[Opening Information given section]

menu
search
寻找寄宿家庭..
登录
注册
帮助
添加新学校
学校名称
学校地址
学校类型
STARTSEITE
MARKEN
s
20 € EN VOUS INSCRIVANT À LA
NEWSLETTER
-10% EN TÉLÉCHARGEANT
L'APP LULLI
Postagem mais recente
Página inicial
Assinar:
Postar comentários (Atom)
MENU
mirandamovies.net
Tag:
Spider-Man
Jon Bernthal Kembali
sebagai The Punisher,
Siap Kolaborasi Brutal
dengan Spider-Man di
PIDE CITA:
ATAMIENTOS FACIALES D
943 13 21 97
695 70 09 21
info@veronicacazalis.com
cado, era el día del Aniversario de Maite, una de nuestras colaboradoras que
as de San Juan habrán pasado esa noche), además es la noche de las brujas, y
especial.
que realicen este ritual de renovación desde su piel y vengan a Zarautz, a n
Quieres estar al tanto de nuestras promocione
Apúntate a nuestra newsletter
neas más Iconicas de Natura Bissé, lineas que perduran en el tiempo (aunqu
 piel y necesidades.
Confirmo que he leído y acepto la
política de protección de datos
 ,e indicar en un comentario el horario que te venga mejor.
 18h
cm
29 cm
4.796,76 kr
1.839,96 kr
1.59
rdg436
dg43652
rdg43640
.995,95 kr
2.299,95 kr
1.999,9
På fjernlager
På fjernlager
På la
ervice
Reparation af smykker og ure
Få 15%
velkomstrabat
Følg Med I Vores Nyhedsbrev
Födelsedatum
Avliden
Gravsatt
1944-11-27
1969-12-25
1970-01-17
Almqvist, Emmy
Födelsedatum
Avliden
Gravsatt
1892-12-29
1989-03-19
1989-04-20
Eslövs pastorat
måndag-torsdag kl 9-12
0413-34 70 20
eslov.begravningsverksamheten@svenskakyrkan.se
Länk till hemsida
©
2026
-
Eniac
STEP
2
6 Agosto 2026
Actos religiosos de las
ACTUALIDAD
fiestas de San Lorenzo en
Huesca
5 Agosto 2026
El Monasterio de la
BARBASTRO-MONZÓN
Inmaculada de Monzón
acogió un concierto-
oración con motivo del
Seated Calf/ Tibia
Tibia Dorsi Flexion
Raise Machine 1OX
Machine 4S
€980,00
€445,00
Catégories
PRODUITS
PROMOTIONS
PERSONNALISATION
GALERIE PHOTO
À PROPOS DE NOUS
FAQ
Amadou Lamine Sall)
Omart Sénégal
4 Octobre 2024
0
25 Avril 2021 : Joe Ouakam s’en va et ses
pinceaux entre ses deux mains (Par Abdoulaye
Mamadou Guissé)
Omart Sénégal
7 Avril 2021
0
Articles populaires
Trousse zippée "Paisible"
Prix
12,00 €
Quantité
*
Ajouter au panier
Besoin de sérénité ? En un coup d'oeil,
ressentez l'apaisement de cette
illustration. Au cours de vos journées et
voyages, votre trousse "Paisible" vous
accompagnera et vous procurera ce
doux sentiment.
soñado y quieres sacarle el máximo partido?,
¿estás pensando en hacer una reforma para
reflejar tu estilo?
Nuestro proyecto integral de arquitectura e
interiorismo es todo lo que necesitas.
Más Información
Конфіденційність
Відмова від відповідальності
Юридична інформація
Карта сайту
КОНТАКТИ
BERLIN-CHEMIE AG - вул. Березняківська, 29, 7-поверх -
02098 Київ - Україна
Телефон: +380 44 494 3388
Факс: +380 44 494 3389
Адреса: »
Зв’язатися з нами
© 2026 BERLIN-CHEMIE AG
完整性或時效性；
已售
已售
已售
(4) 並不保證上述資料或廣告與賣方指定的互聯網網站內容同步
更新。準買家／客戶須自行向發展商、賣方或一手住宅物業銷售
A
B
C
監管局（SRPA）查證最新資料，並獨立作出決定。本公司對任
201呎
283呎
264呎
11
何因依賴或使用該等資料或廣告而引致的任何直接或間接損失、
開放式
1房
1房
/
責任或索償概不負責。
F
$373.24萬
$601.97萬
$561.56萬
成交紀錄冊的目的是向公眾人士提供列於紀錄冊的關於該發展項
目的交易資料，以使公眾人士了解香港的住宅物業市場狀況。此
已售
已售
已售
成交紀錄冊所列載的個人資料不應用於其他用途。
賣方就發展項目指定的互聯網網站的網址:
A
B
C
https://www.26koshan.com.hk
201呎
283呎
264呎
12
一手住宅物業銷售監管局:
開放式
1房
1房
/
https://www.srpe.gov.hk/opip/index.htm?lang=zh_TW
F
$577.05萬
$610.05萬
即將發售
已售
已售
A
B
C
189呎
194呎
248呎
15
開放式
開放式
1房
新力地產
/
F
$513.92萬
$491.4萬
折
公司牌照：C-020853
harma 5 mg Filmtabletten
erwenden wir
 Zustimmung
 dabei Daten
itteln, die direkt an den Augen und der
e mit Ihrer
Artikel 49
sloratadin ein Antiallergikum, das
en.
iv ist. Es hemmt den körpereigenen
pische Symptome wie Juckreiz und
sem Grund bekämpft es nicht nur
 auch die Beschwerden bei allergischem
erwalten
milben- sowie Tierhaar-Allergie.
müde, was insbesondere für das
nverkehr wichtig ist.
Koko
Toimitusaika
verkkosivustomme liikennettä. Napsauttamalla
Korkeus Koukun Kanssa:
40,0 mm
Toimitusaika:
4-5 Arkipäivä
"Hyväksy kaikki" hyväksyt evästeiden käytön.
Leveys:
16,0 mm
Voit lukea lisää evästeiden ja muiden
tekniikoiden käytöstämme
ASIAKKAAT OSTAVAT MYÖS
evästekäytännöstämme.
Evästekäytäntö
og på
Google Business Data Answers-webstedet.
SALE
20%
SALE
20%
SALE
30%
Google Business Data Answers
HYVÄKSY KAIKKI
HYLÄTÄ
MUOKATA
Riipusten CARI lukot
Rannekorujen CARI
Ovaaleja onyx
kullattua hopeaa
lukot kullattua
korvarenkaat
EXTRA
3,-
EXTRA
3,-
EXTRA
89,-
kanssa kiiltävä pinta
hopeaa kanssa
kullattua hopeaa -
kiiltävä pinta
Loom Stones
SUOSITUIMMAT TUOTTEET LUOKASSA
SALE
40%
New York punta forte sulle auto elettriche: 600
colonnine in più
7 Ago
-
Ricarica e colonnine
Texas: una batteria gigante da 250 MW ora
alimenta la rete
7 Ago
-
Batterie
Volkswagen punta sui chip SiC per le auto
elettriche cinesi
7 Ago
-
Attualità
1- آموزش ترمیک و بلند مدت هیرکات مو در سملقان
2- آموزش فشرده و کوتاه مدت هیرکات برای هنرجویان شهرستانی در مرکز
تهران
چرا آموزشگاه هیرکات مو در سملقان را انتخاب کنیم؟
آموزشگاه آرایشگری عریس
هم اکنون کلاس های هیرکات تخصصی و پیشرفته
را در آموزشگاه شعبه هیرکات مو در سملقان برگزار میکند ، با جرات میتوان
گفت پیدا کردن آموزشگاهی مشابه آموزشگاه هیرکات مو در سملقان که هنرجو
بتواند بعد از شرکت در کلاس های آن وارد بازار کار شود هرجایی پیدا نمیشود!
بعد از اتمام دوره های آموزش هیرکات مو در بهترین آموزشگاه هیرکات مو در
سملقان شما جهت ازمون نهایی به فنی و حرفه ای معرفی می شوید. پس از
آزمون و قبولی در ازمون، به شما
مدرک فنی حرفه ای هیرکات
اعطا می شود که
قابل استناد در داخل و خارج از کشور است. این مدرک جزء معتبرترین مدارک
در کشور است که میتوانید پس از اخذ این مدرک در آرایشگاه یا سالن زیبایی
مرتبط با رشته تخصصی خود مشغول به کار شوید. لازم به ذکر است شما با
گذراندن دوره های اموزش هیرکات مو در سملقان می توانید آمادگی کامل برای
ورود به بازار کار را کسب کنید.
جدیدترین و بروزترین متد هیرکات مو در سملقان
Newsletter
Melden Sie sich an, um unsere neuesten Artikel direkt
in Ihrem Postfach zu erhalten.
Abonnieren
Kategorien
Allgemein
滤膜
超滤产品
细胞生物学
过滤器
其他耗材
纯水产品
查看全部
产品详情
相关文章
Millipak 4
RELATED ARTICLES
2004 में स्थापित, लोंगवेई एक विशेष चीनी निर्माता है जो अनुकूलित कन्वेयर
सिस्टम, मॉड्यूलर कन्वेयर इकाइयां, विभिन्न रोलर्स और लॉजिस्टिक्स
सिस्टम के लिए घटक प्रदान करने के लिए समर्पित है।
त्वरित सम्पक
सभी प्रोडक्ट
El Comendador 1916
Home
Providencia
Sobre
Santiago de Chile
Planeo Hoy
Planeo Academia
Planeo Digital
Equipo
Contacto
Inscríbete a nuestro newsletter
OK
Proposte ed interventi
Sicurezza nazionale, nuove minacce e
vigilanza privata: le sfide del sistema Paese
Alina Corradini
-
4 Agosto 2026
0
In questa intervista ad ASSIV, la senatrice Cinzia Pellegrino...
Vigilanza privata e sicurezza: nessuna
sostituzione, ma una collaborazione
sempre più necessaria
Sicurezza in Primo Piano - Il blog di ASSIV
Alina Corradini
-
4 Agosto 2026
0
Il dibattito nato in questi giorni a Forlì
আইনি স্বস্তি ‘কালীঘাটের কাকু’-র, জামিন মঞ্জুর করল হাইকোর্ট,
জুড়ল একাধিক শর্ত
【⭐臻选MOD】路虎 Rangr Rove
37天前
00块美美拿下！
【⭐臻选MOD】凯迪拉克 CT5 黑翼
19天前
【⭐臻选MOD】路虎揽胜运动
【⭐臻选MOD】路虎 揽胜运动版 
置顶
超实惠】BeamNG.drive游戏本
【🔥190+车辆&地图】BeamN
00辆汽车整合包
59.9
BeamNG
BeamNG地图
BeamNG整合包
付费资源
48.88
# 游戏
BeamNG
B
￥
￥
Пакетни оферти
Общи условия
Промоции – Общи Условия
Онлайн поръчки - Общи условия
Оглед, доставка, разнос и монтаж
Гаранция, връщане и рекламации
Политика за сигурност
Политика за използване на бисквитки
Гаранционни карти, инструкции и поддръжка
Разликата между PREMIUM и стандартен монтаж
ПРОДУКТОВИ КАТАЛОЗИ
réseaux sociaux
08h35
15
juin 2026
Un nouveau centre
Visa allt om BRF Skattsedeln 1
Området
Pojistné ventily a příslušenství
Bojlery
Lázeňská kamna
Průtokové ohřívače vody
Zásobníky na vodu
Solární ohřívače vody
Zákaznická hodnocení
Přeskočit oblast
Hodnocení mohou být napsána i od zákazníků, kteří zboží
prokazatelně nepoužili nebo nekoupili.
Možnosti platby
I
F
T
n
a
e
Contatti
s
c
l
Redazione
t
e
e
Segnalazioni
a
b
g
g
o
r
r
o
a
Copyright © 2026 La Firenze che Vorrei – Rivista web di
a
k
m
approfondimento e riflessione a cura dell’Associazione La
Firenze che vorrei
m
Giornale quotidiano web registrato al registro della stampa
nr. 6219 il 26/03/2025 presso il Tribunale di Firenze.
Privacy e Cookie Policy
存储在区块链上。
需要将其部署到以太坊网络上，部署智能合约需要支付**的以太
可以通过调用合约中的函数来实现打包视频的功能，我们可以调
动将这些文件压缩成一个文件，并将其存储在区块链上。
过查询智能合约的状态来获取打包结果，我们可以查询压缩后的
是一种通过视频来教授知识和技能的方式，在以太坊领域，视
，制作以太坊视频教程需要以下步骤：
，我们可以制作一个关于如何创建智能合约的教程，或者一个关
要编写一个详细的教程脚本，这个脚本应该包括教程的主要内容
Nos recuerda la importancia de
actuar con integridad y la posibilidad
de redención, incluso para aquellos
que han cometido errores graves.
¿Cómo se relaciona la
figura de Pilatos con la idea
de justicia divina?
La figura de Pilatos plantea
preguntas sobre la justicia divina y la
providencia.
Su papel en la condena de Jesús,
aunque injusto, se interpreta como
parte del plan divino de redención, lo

[Closing Information given section]

# [What this task involves]
Could you quote the lines of the listing from its beginning through the line that contains "Jon Bernthal Kembali", both ends included?

# [Solution to this problem]
menu
search
寻找寄宿家庭..
登录
注册
帮助
添加新学校
学校名称
学校地址
学校类型
STARTSEITE
MARKEN
s
20 € EN VOUS INSCRIVANT À LA
NEWSLETTER
-10% EN TÉLÉCHARGEANT
L'APP LULLI
Postagem mais recente
Página inicial
Assinar:
Postar comentários (Atom)
MENU
mirandamovies.net
Tag:
Spider-Man
Jon Bernthal Kembali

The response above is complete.